----- ENTRIES SHOWN -----

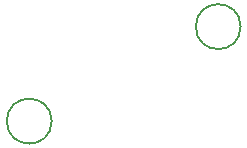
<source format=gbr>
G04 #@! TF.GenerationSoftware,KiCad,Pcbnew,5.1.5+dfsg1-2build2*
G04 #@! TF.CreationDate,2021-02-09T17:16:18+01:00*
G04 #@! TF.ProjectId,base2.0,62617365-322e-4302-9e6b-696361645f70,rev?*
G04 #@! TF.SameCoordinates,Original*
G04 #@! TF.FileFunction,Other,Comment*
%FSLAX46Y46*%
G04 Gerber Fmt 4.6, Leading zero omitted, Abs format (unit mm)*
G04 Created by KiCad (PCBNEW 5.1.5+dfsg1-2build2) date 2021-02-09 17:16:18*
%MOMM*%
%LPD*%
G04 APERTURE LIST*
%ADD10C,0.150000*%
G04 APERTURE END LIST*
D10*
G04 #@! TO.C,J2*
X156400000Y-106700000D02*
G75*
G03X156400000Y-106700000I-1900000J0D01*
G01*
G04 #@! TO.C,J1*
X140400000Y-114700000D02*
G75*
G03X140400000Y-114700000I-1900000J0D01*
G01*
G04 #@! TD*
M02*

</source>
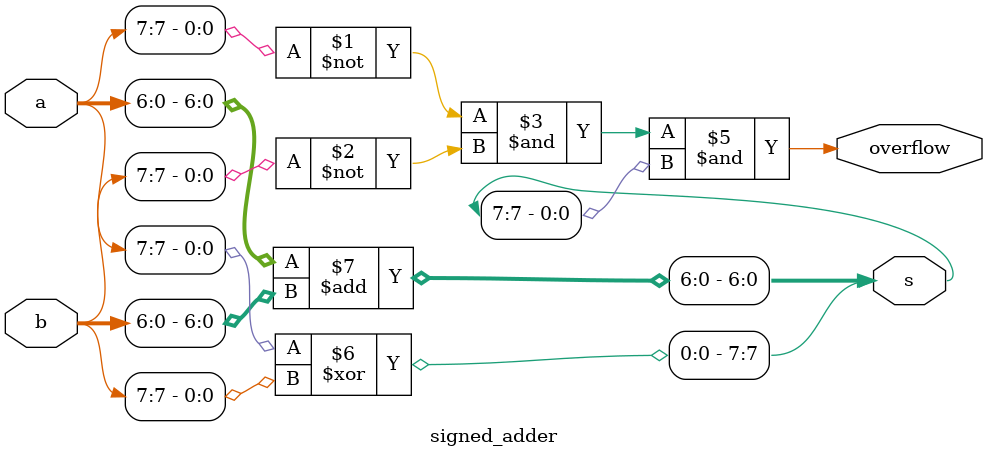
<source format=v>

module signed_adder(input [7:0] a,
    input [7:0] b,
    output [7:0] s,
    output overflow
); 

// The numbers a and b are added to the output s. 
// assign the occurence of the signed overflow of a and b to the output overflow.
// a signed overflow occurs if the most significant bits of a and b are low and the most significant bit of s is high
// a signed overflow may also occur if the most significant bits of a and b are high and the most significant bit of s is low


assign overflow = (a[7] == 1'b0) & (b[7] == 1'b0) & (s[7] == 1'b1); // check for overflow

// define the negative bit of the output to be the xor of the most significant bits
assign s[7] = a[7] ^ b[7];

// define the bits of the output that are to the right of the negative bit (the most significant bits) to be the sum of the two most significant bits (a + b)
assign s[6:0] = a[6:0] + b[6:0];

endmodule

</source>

-----

*EXERCISE GOAL*.
Each line in the entries above, starting at the line with "G04 #@! TF.GenerationSoftware,KiCad,Pcbnew,5.1.5+dfsg1-2build2*" and ending at the line with "G04 #@! TF.SameCoordinates,Original*", is to be printed exactly, and only those lines.

*YOUR SOLUTION*.
G04 #@! TF.GenerationSoftware,KiCad,Pcbnew,5.1.5+dfsg1-2build2*
G04 #@! TF.CreationDate,2021-02-09T17:16:18+01:00*
G04 #@! TF.ProjectId,base2.0,62617365-322e-4302-9e6b-696361645f70,rev?*
G04 #@! TF.SameCoordinates,Original*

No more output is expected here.